Java to Lisp/Scheme or Prolog translator/parser?

A

Andy

Is there any such "tool" available for coverting Java to Lisp or
Prolog?

Thanks in advance.
 
J

Joshua Cranmer

Andy said:
Is there any such "tool" available for coverting Java to Lisp or
Prolog?

Thanks in advance.

Can you convert an object-oriented language into a constraint-solving
language? No. Generic Java code has way too many structures that are
impossible to represent in Prolog, AFAIK.
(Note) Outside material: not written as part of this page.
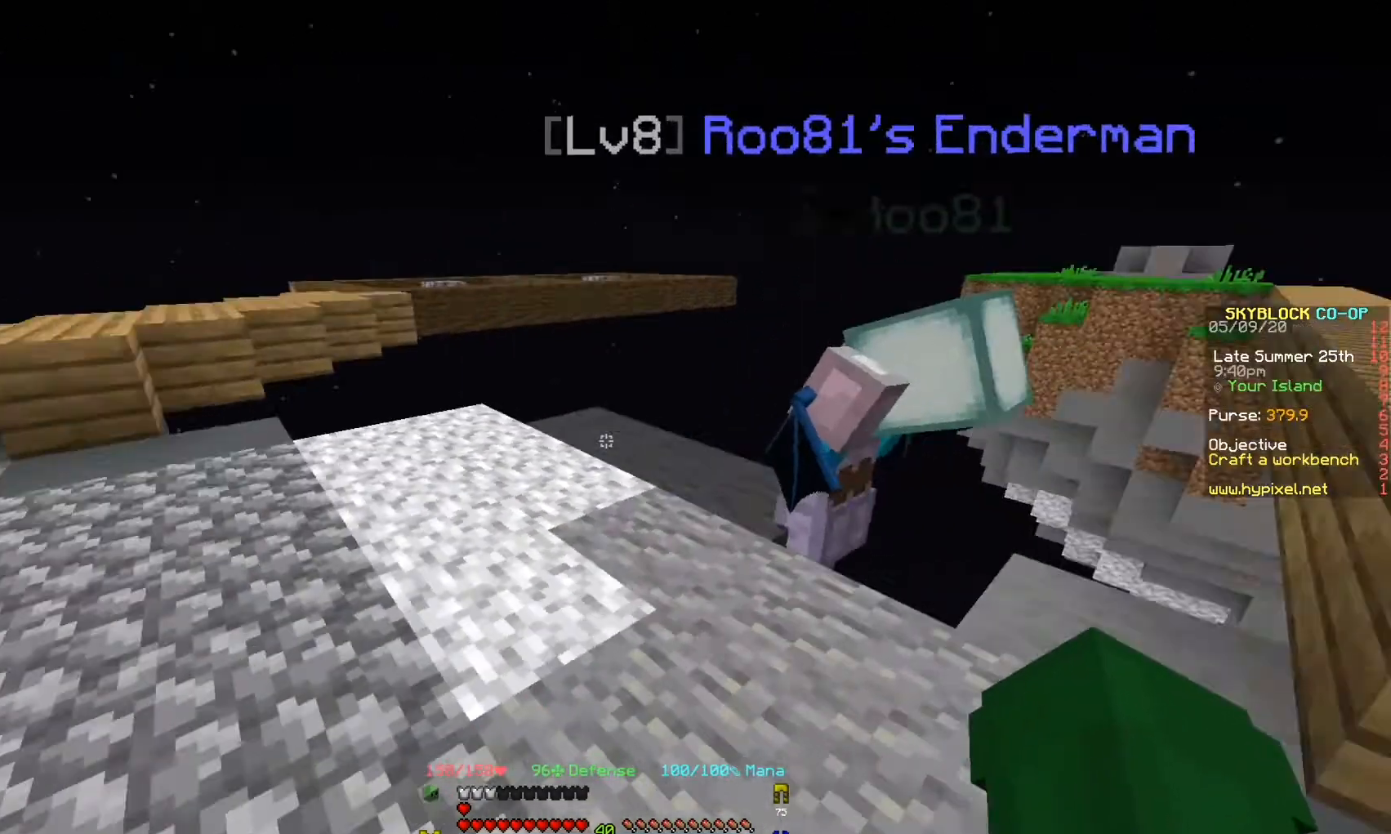
{"keys": [], "events": [[67, "a", "down"], [67, "d", "up"], [233, "a", "up"]]}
Looking into Java to LISP, which is theoretically much easier but still
far from trivial, the only reference was to an off-hand comment in an
IRC chatroom (irc://freenode.net/#lisp if you were wondering). The logs
were of a recent date--September 1, 2007--so you might be able to get
something there, but don't hold your breath.

The better question to ask here is "Why do you want to go from Java to
LISP or Prolog?"
 
O

Owen Jacobson

Can you convert an object-oriented language into a constraint-solving
language? No. Generic Java code has way too many structures that are
impossible to represent in Prolog, AFAIK.

Looking into Java to LISP, which is theoretically much easier but still
far from trivial, the only reference was to an off-hand comment in an
IRC chatroom (irc://freenode.net/#lisp if you were wondering). The logs
were of a recent date--September 1, 2007--so you might be able to get
something there, but don't hold your breath.

That's probably the same guy we've been getting in ##java. He's
working on a project where lisp was compiled to java bytecode[1] and
wants to reverse-engineer java (the language) out of it[1]. He's
making amazing progress, but I still think his requirements are a
little unreasonable.

[1] Whaaaaa..?
 
P

Patrick May

Andy said:
Is there any such "tool" available for coverting Java to Lisp or
Prolog?

Just rewrite your Java code in Lisp. It should only take 10% of
the original lines of code, after all.